Difference listings:

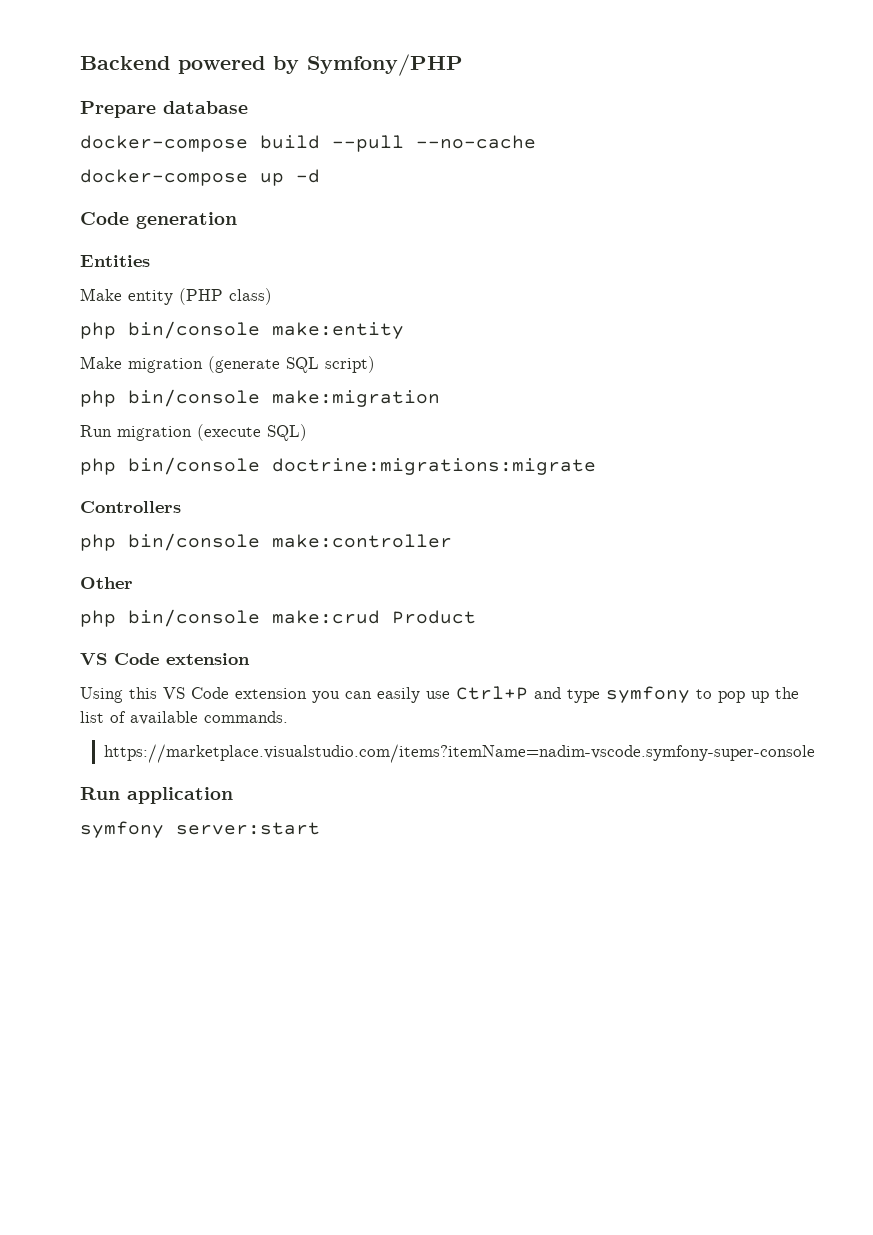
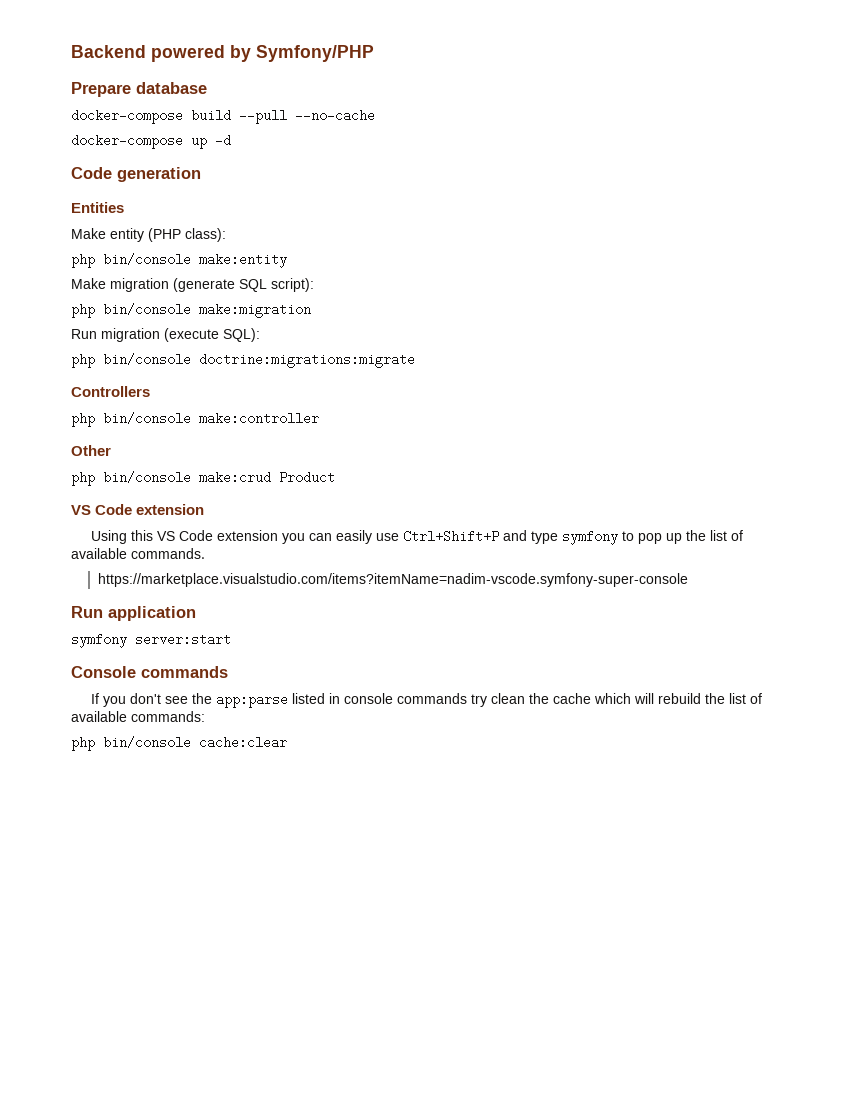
[229,288,272,305] class) -> [185,228,226,242] class):
[325,356,375,373] script) -> [271,278,314,292] script):
[267,424,307,441] SQL) -> [223,328,260,342] SQL):
[456,686,528,700] Ctrl+P -> [402,530,499,543] Ctrl+Shift+P
(320, 828) none -> [71,666,228,678] [90,693,762,708] [71,711,205,722] [71,736,287,751] // Console commands // If you don't see the app:parse listed in console commands try clean the cache which will rebuild the list of available commands: // php bin/console cache:clear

Exercise details:
Each line of the data above is to be output exactly; the pictures are not to appear.

Your solution:
[229,288,272,305] class) -> [185,228,226,242] class):
[325,356,375,373] script) -> [271,278,314,292] script):
[267,424,307,441] SQL) -> [223,328,260,342] SQL):
[456,686,528,700] Ctrl+P -> [402,530,499,543] Ctrl+Shift+P
(320, 828) none -> [71,666,228,678] [90,693,762,708] [71,711,205,722] [71,736,287,751] // Console commands // If you don't see the app:parse listed in console commands try clean the cache which will rebuild the list of available commands: // php bin/console cache:clear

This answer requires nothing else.